■ Task
Return every line of text in the material below, word for word and in the same order, leaving out the pictures.

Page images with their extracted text

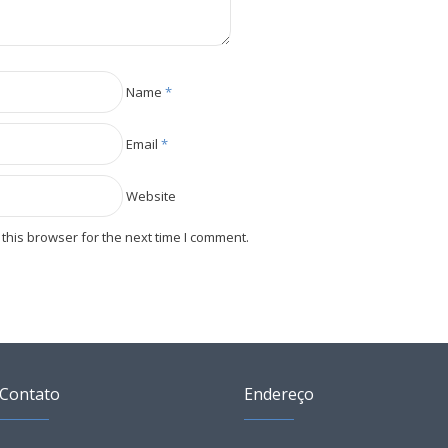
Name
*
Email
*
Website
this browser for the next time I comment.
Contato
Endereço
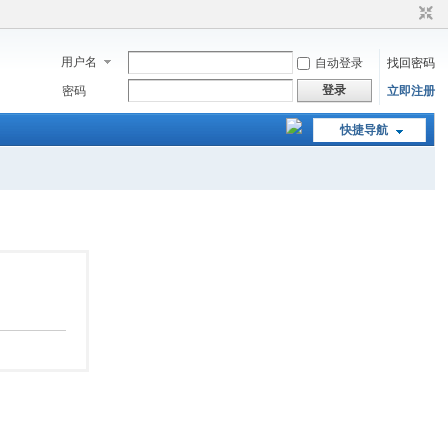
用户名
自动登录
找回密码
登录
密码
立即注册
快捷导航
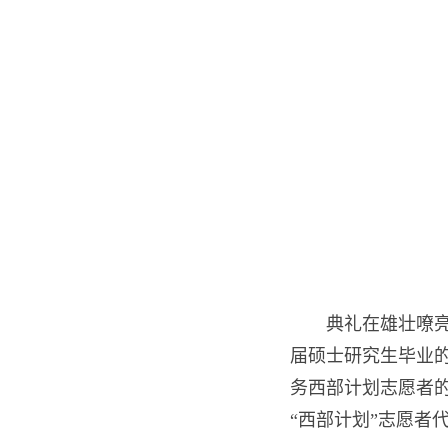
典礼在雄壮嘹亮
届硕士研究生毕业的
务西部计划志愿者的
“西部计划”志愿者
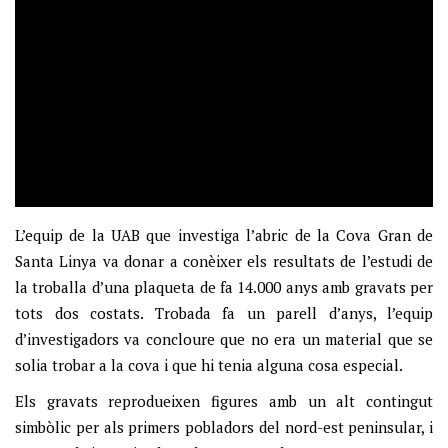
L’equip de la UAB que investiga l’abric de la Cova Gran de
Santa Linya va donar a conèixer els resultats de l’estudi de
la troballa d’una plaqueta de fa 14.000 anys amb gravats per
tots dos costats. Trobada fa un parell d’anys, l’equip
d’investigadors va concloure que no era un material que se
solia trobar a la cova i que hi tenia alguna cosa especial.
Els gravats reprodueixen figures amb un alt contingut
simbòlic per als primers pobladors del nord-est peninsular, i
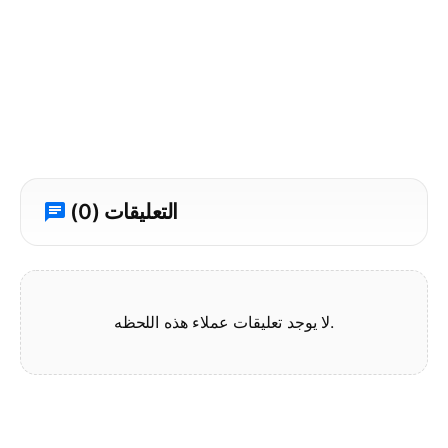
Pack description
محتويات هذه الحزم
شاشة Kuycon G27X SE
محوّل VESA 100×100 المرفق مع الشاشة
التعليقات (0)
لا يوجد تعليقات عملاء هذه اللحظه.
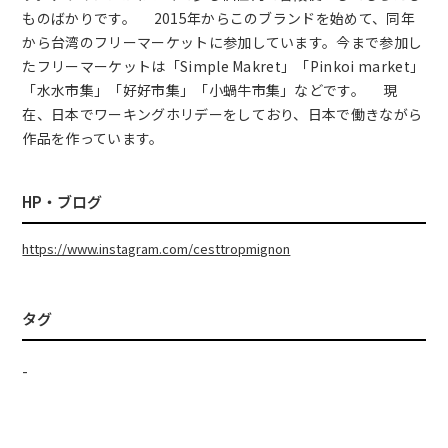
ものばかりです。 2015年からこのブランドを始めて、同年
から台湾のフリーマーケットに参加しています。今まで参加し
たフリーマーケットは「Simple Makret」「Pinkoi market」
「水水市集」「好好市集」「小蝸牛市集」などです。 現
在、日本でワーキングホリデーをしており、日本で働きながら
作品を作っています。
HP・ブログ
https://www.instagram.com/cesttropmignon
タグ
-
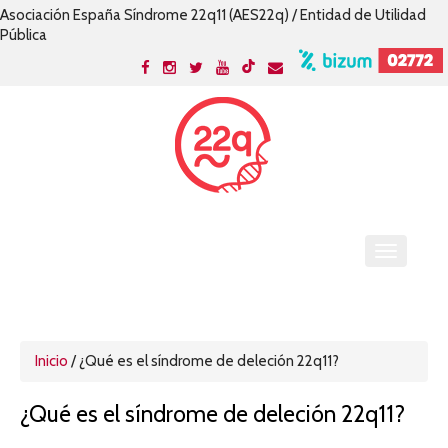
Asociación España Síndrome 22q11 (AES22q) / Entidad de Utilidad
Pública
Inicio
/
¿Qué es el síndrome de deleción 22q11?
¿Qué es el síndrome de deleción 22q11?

■ Finished exercise
Name
*
Email
*
Website
this browser for the next time I comment.
Contato
Endereço
用户名
自动登录
找回密码
登录
密码
立即注册
快捷导航
典礼在雄壮嘹亮
届硕士研究生毕业的
务西部计划志愿者的
“西部计划”志愿者
L’equip de la UAB que investiga l’abric de la Cova Gran de
Santa Linya va donar a conèixer els resultats de l’estudi de
la troballa d’una plaqueta de fa 14.000 anys amb gravats per
tots dos costats. Trobada fa un parell d’anys, l’equip
d’investigadors va concloure que no era un material que se
solia trobar a la cova i que hi tenia alguna cosa especial.
Els gravats reprodueixen figures amb un alt contingut
simbòlic per als primers pobladors del nord-est peninsular, i
Pack description
محتويات هذه الحزم
شاشة Kuycon G27X SE
محوّل VESA 100×100 المرفق مع الشاشة
التعليقات (0)
لا يوجد تعليقات عملاء هذه اللحظه.
ものばかりです。 2015年からこのブランドを始めて、同年
から台湾のフリーマーケットに参加しています。今まで参加し
たフリーマーケットは「Simple Makret」「Pinkoi market」
「水水市集」「好好市集」「小蝸牛市集」などです。 現
在、日本でワーキングホリデーをしており、日本で働きながら
作品を作っています。
HP・ブログ
https://www.instagram.com/cesttropmignon
タグ
-
Asociación España Síndrome 22q11 (AES22q) / Entidad de Utilidad
Pública
Inicio
/
¿Qué es el síndrome de deleción 22q11?
¿Qué es el síndrome de deleción 22q11?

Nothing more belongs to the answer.